ESMA 2025 Work Programme: Focus on key strategic priorities and implementation of new mandates



1. Digital Operational Resilience Act (DORA)


1.1 Overview of DORA


DORA, set to come into force in January 2025, focuses on strengthening the financial sector's digital operational resilience by ensuring that firms can withstand, respond to, and recover from ICT-related disruptions. This regulation applies to a wide range of financial entities, including banks, insurers, and investment firms, making it a cornerstone of the European Commission’s broader Digital Finance Package.


The ESAs play a central role in delivering the remaining policy mandates under DORA. By mid-January 2025, the ESAs will complete policy mandates including supervisory convergence, incident reporting frameworks, and cybersecurity coordination mechanisms. A key highlight is the development of a Threat Led Penetration Testing (TLPT) framework, designed to evaluate the robustness of financial entities in response to cyber threats.




1.2 EU-Wide Oversight Framework for Critical Third-Party Providers (CTPPs)

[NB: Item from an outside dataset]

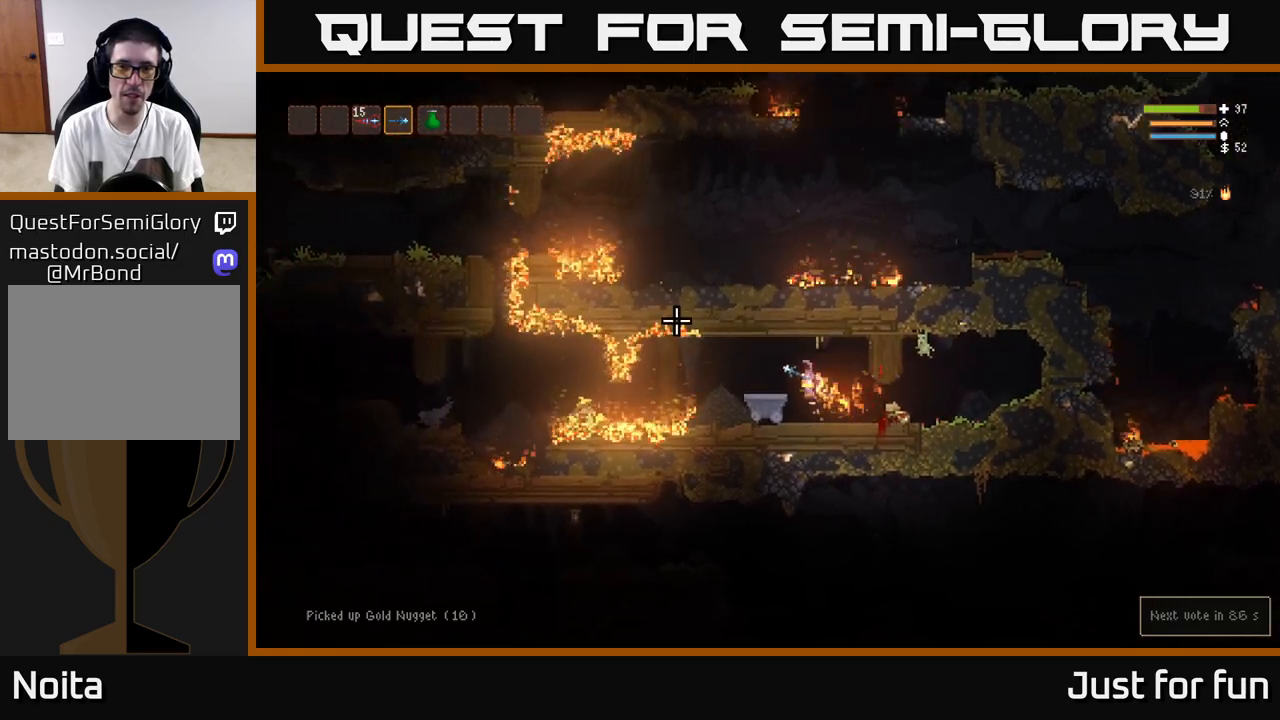
{"buttons": [], "left_stick": "left", "right_stick": "up-left", "events": [[117, "L2", "up"]]}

One of the most notable aspects of DORA is the establishment of an EU-wide Oversight Framework for ICT third-party providers. This framework aims to mitigate the risk posed by third-party ICT providers (e.g., cloud services), who are increasingly integral to the operations of financial institutions. Under DORA, the ESAs will assume direct oversight responsibilities for designated Critical Third-Party Providers (CTPPs), initiating a new governance and oversight structure.


The oversight activities will encompass several critical tasks:


  • Designation of CTPPs: By early 2025, the ESAs will establish a joint oversight network to evaluate and designate key ICT service providers as critical.
  • Incident Reporting: A central component is the implementation of a centralized ICT incident reporting hub, designed to streamline the reporting and management of major ICT incidents. This infrastructure will be pivotal for both risk management and regulatory reporting purposes, ensuring that CTPPs are adequately monitored for compliance with the DORA framework.
  • EU Systemic Cyber Incident Coordination Framework (EU-SCICF): The ESAs, together with the European Systemic Risk Board (ESRB), will oversee the development of an incident coordination framework to manage systemic cyber incidents across the EU.



1.3 Supervisory Convergence and Risk Management


A primary goal of DORA is the harmonization of digital risk management across financial sectors. The ESAs will focus on supervisory convergence, helping national authorities align their approaches to DORA’s mandates. This involves issuing guidelines and Q&A documents, as well as encouraging cross-border collaboration for regulatory consistency.


The cyber incident coordination processes, along with threat-led penetration testing, aim to create a unified approach to ICT risk management across the EU financial system. This convergence ensures that not only large financial institutions but also smaller players maintain adequate digital resilience.




2. Sustainable Finance Disclosure Regulation (SFDR)


2.1 Overview of SFDR


The Sustainable Finance Disclosure Regulation (SFDR) remains a cornerstone of the EU’s strategy to promote transparency and sustainability in financial markets. SFDR’s goal is to enhance transparency concerning sustainability risks and impacts, aligning with the EU's broader climate goals under the European Green Deal. In 2025, the focus shifts to refining regulatory technical standards (RTS) for Principal Adverse Impact (PAI) disclosures and enhancing sustainability reporting.


The PAI disclosures require financial market participants to identify, measure, and disclose the adverse impacts of their investments on environmental, social, and governance (ESG) factors. For the second consecutive year, firms will use a standardized template to report PAI metrics, facilitating comparability and enhancing data quality across the industry.


2.2 Expansion of SFDR to Include ESG Ratings
2.2 Expansion of SFDR to Include ESG Ratings

2.2 Expansion of SFDR to Include ESG Ratings


With the adoption of the Regulation on ESG Ratings, the ESAs are empowered to introduce new technical standards for disclosing ESG ratings within financial products. These ratings will become an integral part of SFDR reporting, providing financial advisors and institutions with a framework to incorporate ESG ratings into their marketing communications and investment disclosures.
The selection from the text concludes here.